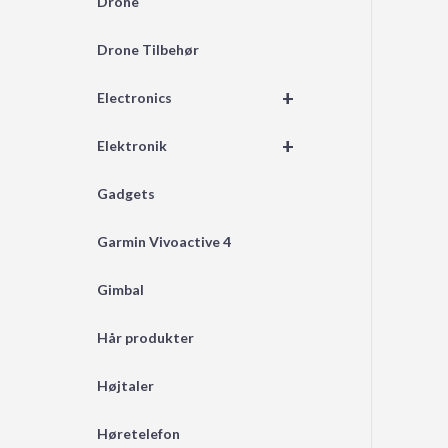
Drone
Drone Tilbehør
+
Electronics
+
Elektronik
Gadgets
Garmin Vivoactive 4
Gimbal
Hår produkter
Højtaler
Høretelefon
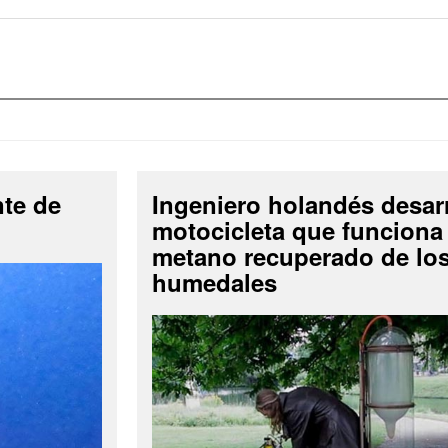
nte de
Ingeniero holandés desar
motocicleta que funciona
metano recuperado de lo
humedales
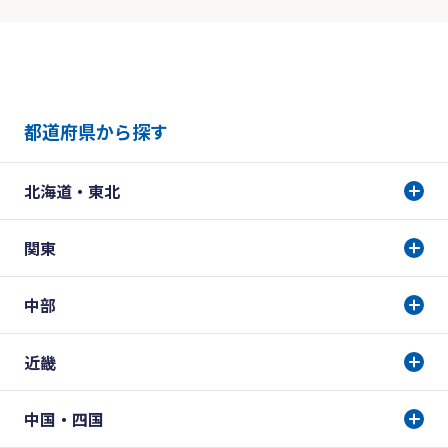
都道府県から探す
北海道・東北
関東
中部
近畿
中国・四国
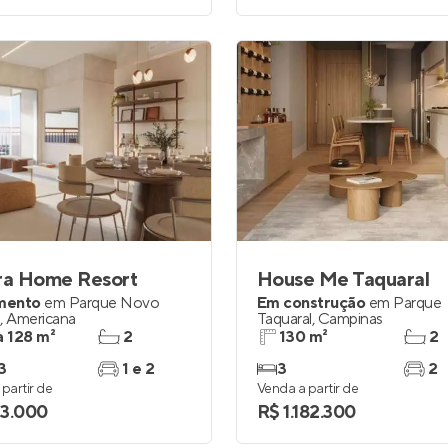
era Home Resort
House Me Taquaral
mento
em
Parque Novo
Em construção
em
Parque
o
,
Americana
Taquaral
,
Campinas
a 128 m²
2
130 m²
2
3
1 e 2
3
2
partir de
Venda a partir de
3.000
R$ 1.182.300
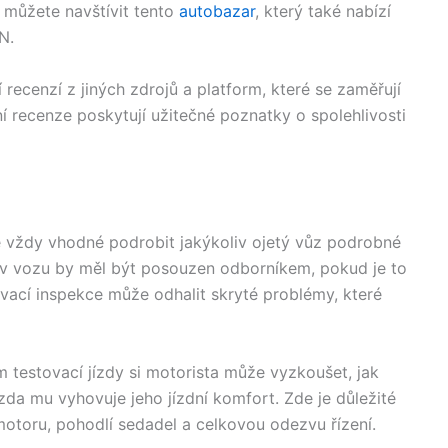
u můžete navštívit tento
autobazar
, který také nabízí
N.
ecenzí z jiných zdrojů a platform, které se zaměřují
í recenze poskytují užitečné poznatky o spolehlivosti
 vždy vhodné podrobit jakýkoliv ojetý vůz podrobné
stav vozu by měl být posouzen odborníkem, pokud je to
ací inspekce může odhalit skryté problémy, které
m testovací jízdy si motorista může vyzkoušet, jak
 zda mu vyhovuje jeho jízdní komfort. Zde je důležité
 motoru, pohodlí sedadel a celkovou odezvu řízení.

------------

Task requirements. Please retype the text shown under each picture in all of the records above, line for line, and leave the pictures out of your answer.

Answer box.
Drone
Drone Tilbehør
+
Electronics
+
Elektronik
Gadgets
Garmin Vivoactive 4
Gimbal
Hår produkter
Højtaler
Høretelefon
nte de
Ingeniero holandés desar
motocicleta que funciona
metano recuperado de lo
humedales
都道府県から探す
北海道・東北
関東
中部
近畿
中国・四国
era Home Resort
House Me Taquaral
mento
em
Parque Novo
Em construção
em
Parque
o
,
Americana
Taquaral
,
Campinas
a 128 m²
2
130 m²
2
3
1 e 2
3
2
partir de
Venda a partir de
3.000
R$ 1.182.300
u můžete navštívit tento
autobazar
, který také nabízí
N.
ecenzí z jiných zdrojů a platform, které se zaměřují
í recenze poskytují užitečné poznatky o spolehlivosti
 vždy vhodné podrobit jakýkoliv ojetý vůz podrobné
stav vozu by měl být posouzen odborníkem, pokud je to
ací inspekce může odhalit skryté problémy, které
m testovací jízdy si motorista může vyzkoušet, jak
 zda mu vyhovuje jeho jízdní komfort. Zde je důležité
 motoru, pohodlí sedadel a celkovou odezvu řízení.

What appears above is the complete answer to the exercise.